Publication
Our identities are composed of multiple categories—such as ethnicity, gender, and socioeconomic status—that shape our social networks through group-based connection preferences.
As most research focuses on one-dimensional interactions, a fundamental question remains: How do individuals integrate multidimensional identity information when forming social ties?
Addressing this question is crucial for understanding social dynamics, mitigating segregation, and designing integration-promoting interventions.
Here, we develop a principled theoretical framework to model multidimensional social interactions.
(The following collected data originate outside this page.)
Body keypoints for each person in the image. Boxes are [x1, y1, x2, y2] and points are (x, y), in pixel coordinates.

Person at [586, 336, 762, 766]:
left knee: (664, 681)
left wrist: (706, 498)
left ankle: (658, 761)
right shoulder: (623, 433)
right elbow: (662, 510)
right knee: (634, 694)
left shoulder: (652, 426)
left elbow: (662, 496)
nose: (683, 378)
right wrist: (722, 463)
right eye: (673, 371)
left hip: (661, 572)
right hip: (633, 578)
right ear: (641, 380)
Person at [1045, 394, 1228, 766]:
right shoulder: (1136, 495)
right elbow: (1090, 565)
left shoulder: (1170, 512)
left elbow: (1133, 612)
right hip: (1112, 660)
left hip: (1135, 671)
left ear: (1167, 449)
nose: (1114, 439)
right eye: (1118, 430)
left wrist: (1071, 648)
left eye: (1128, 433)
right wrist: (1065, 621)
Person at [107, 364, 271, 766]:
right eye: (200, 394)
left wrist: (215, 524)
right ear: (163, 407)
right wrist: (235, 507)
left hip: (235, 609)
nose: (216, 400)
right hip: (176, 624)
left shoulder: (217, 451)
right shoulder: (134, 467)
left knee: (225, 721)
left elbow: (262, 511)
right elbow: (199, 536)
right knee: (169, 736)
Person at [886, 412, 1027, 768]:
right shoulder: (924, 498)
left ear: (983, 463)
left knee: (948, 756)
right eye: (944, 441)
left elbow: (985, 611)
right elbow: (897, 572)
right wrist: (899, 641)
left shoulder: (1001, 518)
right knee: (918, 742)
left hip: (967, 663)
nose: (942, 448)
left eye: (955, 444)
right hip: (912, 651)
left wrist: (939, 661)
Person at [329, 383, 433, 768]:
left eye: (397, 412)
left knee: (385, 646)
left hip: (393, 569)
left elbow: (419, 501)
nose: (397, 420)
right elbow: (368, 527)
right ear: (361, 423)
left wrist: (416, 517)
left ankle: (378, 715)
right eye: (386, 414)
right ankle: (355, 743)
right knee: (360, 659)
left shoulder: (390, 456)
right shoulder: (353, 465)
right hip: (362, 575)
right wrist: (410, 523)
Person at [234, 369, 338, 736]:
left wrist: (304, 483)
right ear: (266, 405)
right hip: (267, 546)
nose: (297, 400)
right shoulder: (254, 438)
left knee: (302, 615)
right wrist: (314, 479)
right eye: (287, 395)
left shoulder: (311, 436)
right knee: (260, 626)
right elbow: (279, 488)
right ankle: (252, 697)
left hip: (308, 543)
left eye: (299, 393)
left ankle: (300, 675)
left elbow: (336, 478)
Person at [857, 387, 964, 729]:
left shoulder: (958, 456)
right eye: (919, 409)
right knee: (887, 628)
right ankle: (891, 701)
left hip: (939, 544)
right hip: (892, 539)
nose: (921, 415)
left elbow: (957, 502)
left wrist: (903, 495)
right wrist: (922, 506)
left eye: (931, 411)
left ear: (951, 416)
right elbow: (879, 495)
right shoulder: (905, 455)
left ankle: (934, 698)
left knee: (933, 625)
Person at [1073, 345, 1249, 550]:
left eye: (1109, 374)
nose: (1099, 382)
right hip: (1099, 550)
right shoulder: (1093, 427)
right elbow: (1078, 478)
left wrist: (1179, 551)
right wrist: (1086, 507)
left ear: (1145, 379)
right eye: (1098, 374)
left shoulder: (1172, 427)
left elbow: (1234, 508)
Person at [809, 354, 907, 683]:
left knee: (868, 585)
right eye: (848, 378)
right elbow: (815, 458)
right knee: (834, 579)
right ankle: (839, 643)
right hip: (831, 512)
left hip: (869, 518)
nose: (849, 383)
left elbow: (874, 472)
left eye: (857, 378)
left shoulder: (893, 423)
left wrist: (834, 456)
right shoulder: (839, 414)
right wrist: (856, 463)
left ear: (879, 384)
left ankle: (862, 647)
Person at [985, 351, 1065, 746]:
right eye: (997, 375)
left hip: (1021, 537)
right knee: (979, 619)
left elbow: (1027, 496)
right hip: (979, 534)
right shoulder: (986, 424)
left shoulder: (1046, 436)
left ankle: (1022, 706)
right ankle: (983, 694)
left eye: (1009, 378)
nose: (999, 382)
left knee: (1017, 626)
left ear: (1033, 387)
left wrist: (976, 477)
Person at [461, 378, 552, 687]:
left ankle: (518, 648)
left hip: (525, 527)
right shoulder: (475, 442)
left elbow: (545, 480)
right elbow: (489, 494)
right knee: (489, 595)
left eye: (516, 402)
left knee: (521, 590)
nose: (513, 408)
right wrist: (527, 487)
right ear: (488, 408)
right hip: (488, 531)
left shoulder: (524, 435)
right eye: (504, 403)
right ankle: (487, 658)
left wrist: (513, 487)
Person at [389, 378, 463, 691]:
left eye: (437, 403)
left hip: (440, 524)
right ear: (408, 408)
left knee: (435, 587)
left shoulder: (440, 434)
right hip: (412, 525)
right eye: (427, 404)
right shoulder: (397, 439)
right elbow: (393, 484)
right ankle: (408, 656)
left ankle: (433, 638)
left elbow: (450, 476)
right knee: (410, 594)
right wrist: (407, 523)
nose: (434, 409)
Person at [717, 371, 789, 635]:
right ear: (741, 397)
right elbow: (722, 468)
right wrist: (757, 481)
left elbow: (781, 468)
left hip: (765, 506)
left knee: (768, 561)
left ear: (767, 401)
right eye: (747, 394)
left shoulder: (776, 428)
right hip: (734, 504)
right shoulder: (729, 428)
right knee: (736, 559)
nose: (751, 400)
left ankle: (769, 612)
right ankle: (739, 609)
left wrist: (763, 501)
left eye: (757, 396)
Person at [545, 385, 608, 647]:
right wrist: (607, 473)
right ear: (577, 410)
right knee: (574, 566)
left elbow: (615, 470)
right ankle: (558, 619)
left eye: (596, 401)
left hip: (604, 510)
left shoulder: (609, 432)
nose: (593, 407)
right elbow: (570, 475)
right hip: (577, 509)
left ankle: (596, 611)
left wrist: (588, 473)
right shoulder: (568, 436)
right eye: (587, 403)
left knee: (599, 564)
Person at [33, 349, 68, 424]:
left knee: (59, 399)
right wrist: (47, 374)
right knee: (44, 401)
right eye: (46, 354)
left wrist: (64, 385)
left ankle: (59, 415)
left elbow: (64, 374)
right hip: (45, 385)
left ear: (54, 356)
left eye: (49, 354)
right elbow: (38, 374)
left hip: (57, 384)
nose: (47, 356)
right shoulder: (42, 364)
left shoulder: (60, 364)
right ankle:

Using Bayesian model selection, we compare competing preference aggregation mechanisms in two empirical systems (high-school friendship networks and marriages) and find that a simple latent preference model outperforms more complex alternatives: people evaluate each identity dimension independently and form ties mainly when all evaluations are favorable.
The model yields interpretable preference estimates and principled measures of dimension salience, providing a practical tool for analyzing social choices and identifying which aspects of identity matter most for tie formation.
Our work reveals how social structures emerge from intersecting identities, with broad implications for understanding social cohesion and addressing intersectional inequalities in networks.
S. Martin-Gutierrez, M.N. Cartier van Dissel, F. Karimi, A simple preference aggregation rule explains how multidimensional identities shape social networks, Communication Physics (2026).